* _Ausgangstext_
++++++++++++++++++++
Angelroth, Johann Georg - Das Abendmahl ein Mahl der Gemeinschaft.
Beichtrede über Joh. 17, 22. 23 im Advent gehalten von P. Angelroth, Pfarrer in Kötzschen.
Im Namen des Vaters, des Sohnes und des Heiligen Geistes. Amen.
Das ist zwar zunächst kein Adventstext, vielmehr ein Passionstext, aber es liegt gleichwohl in ihm ausgesprochen das tiefste Adventsgeheimnis vom seligsten Seelenadvent. Zu diesem Advent baut uns ja die Passion des Herrn die Brücke, und das Abendmahl lässt uns ihn selbst erfahren und bringt uns so dessen Verständnis und Erkenntnis. So werden auch in dieser kurzen Stunde der Vorfeier unter dem Anhören und Erwägen dieses Wortes Adventsgedanken bei euch erwachen, welche erinnern an die innige Vereinigung mit dem Herrn, die durch das heilige Abendmahl vollzogen wird, und aus dieser erfahrenen Gnadengemeinschaft heraus werdet auch ihr in den alten und doch immer neuen Lobgesang einstimmen: Gelobt sei, der da kommt im Namen des Herrn, Hosianna dem, der da kommt, uns zu umfangen, ja sich mit uns zu vermählen in Gerechtigkeit und Gericht; denn das heilige Abendmahl ist ein Mahl der Gemeinschaft.
Unser Text gehört zu jenem hohenpriesterlichen Gebet, über welches man unendlich viel und doch wieder sehr wenig sprechen kann; unendlich viel, denn seine Tiefe ist unerschöpflich, so dass ein Alter sagt: „in der ganzen Heiligen Schrift ist dieses Kapitel dem Wortlaut nach das leichteste, dem Sinne nach das tiefste“; sehr wenig, weil es nicht für menschliche Auslegekunst vorhanden ist, sondern mehr dazu, um still im Herzen empfangen, erfahren und durchlebt zu werden. So kann es sich für uns nicht um Auslegung, sondern um Hervorkehrung und Beherzigung etlicher Gedanken aus seiner Fülle handeln; Rüstgedanken auf das Mahl des Herrn.
Zwei Blicke des Herrn sind es, die uns hier begegnen. Einer ruht auf der Vergangenheit, der andere auf der Zukunft; einer auf seiner Gabe, der andere auf deren Wirkung; der eine auf dem, was wir empfangen, der andere auf dem, was wir dadurch werden sollen. So sind wir ganz mit Geben und Empfangen, mit Sein und Werden an den Herrn gebunden, und es durchzittert uns der Gedanke: Ohne mich könnet ihr nichts tun. Was hat er gegeben? Seine Herrlichkeit. Und nicht etwa seinen Jüngern allein, sondern auch denen, die durch ihr Wort an ihn glauben, also allen christgläubigen Abendmahlsgenossen gewährt er dasselbe Gut. Wie er es damals gebetet, im heiligen Abendmahl versiegelt, so tut er's noch heute in jedem Nachtmahl. Was mag das aber für eine Herrlichkeit sein, die er nicht bloß offenbart, nicht bloß sehen lässt, sondern die er gibt? Es ist die Herrlichkeit des Sterbenden, und doch auch wieder die Herrlichkeit des Auferstandenen. Die Herrlichkeit der Gnade, durch die wir versöhnt sind, wie sie leuchtet aus dem Worte „Für euch“, sie macht uns angenehm vor Gott. Die Herrlichkeit des Leidensgehorsams „nicht wie ich will, sondern was du willst“, sie macht uns stille und leidenswillig. Die Herrlichkeit des betenden Überwinders: „Vater vergib“, - sie macht uns gebetstreu und innig: Vergib, ja vergib auch unsern Schuldigern.
++++++++++++++++++++
* _Bereitgestellte Daten_
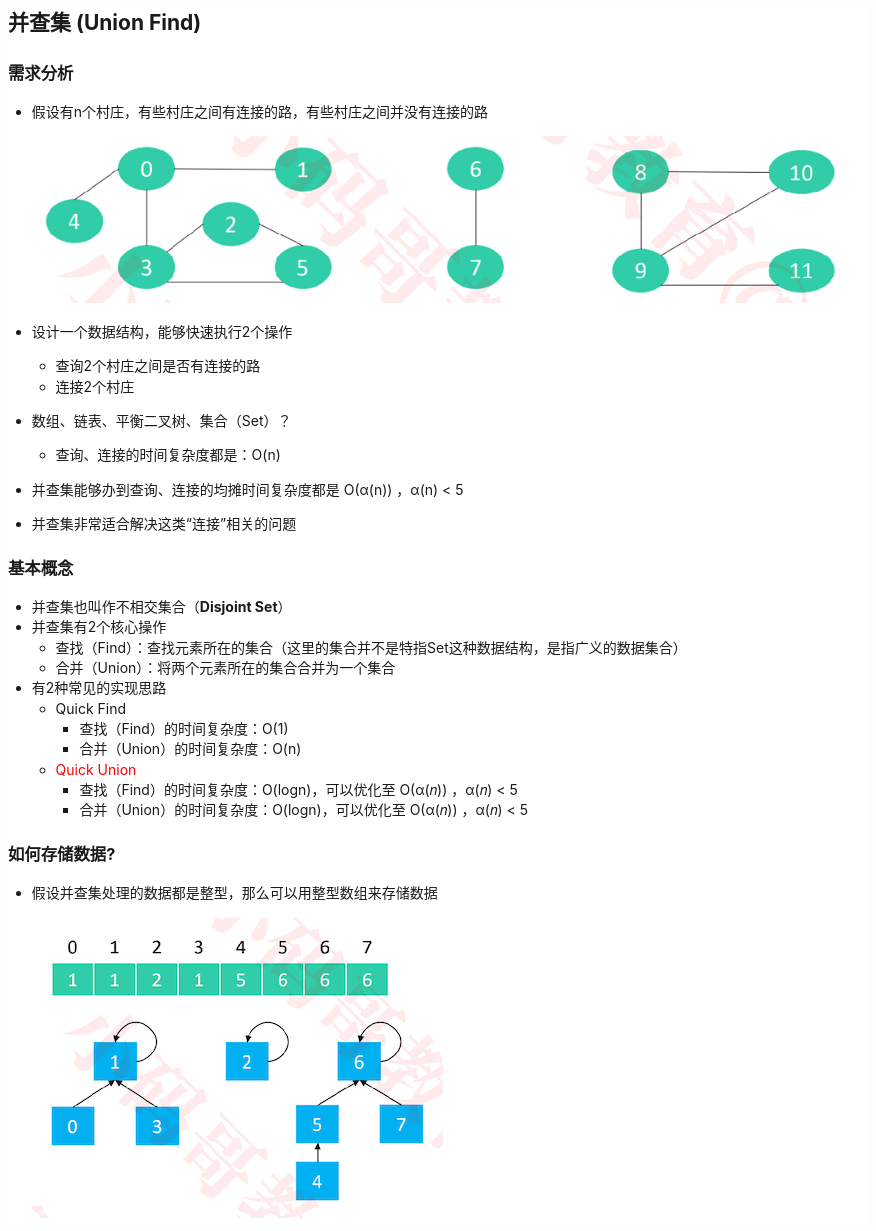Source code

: ## 并查集 (Union Find)

### 需求分析

+ 假设有n个村庄，有些村庄之间有连接的路，有些村庄之间并没有连接的路

  ![](./images/并查集0.png)

+ 设计一个数据结构，能够快速执行2个操作

  - 查询2个村庄之间是否有连接的路
  - 连接2个村庄

+ 数组、链表、平衡二叉树、集合（Set）？

  - 查询、连接的时间复杂度都是：O(n)

+ 并查集能够办到查询、连接的均摊时间复杂度都是 O(α(n)) ，α(n) < 5

+ 并查集非常适合解决这类“连接”相关的问题

### 基本概念

+ 并查集也叫作不相交集合（**Disjoint Set**）
+ 并查集有2个核心操作
  - 查找（Find）：查找元素所在的集合（这里的集合并不是特指Set这种数据结构，是指广义的数据集合）
  - 合并（Union）：将两个元素所在的集合合并为一个集合
+ 有2种常见的实现思路
  - Quick Find
    - 查找（Find）的时间复杂度：O(1)
    - 合并（Union）的时间复杂度：O(n)
  - <font color=red>Quick Union</font>
    - 查找（Find）的时间复杂度：O(logn)，可以优化至 O(α(𝑛)) ，α(𝑛) < 5
    - 合并（Union）的时间复杂度：O(logn)，可以优化至 O(α(𝑛)) ，α(𝑛) < 5

### 如何存储数据?

+ 假设并查集处理的数据都是整型，那么可以用整型数组来存储数据

  ![](./images/并查集1.png)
++++++++++++++++++++
* _Aufgabe A_
Welche Herrlichkeit macht uns nach dem Ausgangstext „stille und leidenswillig“?
* _Aufgabe B_
Stimmen die folgenden Aussagen mit dem Ausgangstext überein? Antworten Sie jeweils mit Ja oder Nein und belegen Sie Ihre Antwort mit einem wörtlichen Zitat aus dem Ausgangstext.
(i) Der ausgelegte Bibeltext ist zunächst ein Adventstext.
(ii) Ein Alter hält dieses Kapitel dem Wortlaut nach für das leichteste der ganzen Heiligen Schrift.
(iii) Der Herr gibt seine Herrlichkeit ausschließlich seinen Jüngern.
Für die Bearbeitung sind die Daten nicht erforderlich.

* _Erwartete Lösung A_
Die Herrlichkeit des Leidensgehorsams.

* _Erwartete Lösung B_
(i) Nein: „Das ist zwar zunächst kein Adventstext, vielmehr ein Passionstext“
(ii) Ja: „in der ganzen Heiligen Schrift ist dieses Kapitel dem Wortlaut nach das leichteste“
(iii) Nein: „Und nicht etwa seinen Jüngern allein, sondern auch denen, die durch ihr Wort an ihn glauben“